• _AUFGABEN_:
1. Zähl alle Bezeichnungen auf, mit denen der Textauszug das Mädchen in dem Satz mit „nicht nur Trophäe“ beschreibt.
2. Gib einen Teil des Textauszugs wortgetreu aus. Fang bei „Die Namensgeberin des“ an und hör bei „des jungen Bullen.“ auf.
3. Wo lag laut dem Textauszug die Heimat der Schönen?

• _TEXTAUSZUG_:
※
Die Namensgeberin des uns gemeinsamen Kontinents, er kaperte sie an Phöniziens
Gestaden, jenem Küstenstrich, in den sich heute Syrien und der Libanon
teilen. Mit anderen Worten, das Mädchen war
nicht nur Trophäe, erotische Beute, geraubte Gespielin des jungen Bullen.
Die Schöne kam von der anderen Seite, vom gegenüberliegenden Meeresufer
— aus dem Morgenland. Ihre Heimat
lag am äußersten Westrand desjenigen Erdteils, den man seither als Asien
kennt.
Hören wir, wie der Mythos ihrer Entführung
in Ovids eleganter Version aus den "Metamorphosen"
※
• _DATENZEILEN_:
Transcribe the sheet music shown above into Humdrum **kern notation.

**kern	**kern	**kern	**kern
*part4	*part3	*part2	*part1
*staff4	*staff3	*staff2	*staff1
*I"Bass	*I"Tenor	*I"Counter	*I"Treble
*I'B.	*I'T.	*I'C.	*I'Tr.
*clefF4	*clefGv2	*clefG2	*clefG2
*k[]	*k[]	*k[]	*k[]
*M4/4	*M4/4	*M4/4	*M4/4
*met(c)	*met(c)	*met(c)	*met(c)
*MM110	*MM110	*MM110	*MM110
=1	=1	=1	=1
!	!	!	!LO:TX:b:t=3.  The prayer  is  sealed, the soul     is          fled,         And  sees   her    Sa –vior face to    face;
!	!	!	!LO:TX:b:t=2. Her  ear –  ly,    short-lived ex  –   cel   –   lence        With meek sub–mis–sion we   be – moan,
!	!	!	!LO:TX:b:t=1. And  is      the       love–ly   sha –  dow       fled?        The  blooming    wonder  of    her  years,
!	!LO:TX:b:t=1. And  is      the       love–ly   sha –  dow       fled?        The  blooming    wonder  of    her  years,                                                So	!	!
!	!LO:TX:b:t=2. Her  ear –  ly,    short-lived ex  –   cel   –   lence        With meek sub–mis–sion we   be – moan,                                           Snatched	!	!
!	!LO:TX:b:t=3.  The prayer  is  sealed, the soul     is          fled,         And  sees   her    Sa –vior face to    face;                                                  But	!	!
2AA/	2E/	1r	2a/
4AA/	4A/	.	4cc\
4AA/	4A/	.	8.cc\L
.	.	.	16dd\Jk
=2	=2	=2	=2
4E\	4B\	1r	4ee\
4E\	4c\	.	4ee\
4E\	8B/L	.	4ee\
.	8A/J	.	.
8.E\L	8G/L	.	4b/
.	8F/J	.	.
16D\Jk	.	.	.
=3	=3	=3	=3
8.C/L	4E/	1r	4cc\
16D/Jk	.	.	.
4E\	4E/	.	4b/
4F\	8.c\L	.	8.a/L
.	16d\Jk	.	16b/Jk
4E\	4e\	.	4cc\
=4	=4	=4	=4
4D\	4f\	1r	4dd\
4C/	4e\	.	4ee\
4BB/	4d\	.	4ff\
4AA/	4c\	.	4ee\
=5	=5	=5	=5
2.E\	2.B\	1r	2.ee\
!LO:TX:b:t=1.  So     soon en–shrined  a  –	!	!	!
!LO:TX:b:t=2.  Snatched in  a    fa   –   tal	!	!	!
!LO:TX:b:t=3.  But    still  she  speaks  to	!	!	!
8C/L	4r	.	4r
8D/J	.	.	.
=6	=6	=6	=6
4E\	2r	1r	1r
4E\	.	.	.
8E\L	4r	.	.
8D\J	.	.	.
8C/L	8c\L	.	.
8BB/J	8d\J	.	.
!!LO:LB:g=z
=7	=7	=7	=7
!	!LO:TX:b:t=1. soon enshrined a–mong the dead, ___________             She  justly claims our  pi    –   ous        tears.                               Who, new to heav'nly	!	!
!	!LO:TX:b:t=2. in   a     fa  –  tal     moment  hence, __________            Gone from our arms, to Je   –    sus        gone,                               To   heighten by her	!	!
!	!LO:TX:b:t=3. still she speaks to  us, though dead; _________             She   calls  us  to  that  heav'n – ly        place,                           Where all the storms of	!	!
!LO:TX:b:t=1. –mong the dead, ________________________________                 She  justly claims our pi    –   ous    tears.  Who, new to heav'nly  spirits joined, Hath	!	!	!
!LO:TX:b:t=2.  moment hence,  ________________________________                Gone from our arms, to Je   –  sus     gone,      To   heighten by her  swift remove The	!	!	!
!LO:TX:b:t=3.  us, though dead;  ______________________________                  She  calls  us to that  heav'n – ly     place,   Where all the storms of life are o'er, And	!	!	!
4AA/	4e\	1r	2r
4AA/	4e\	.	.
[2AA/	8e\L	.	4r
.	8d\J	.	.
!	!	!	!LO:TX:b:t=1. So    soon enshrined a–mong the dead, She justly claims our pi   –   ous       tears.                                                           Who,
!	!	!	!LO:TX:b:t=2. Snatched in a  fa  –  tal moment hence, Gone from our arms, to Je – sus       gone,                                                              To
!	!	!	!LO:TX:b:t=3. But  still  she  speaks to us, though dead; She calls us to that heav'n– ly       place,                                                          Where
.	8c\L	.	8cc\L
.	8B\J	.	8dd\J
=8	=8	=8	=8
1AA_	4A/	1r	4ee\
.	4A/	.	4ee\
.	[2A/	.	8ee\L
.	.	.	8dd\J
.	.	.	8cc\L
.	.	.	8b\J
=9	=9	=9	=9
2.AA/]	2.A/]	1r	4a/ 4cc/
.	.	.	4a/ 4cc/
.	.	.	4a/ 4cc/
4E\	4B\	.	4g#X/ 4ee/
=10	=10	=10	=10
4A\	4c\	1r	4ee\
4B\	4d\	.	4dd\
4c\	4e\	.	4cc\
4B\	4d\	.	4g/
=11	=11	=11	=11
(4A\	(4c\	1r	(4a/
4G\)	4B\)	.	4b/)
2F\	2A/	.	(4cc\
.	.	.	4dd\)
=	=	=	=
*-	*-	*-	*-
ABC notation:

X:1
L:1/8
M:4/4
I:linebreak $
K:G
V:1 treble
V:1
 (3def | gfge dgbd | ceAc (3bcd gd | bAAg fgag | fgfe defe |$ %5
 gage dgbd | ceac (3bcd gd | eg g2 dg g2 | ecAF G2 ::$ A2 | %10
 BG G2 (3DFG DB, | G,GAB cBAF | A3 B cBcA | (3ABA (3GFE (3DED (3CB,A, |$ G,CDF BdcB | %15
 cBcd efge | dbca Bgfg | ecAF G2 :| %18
※
• _LÖSUNGEN_:
1. Trophäe; erotische Beute; geraubte Gespielin des jungen Bullen

2.
Die Namensgeberin des uns gemeinsamen Kontinents, er kaperte sie an Phöniziens
Gestaden, jenem Küstenstrich, in den sich heute Syrien und der Libanon
teilen. Mit anderen Worten, das Mädchen war
nicht nur Trophäe, erotische Beute, geraubte Gespielin des jungen Bullen.

3. Am äußersten Westrand des Erdteils, den man seither als Asien kennt.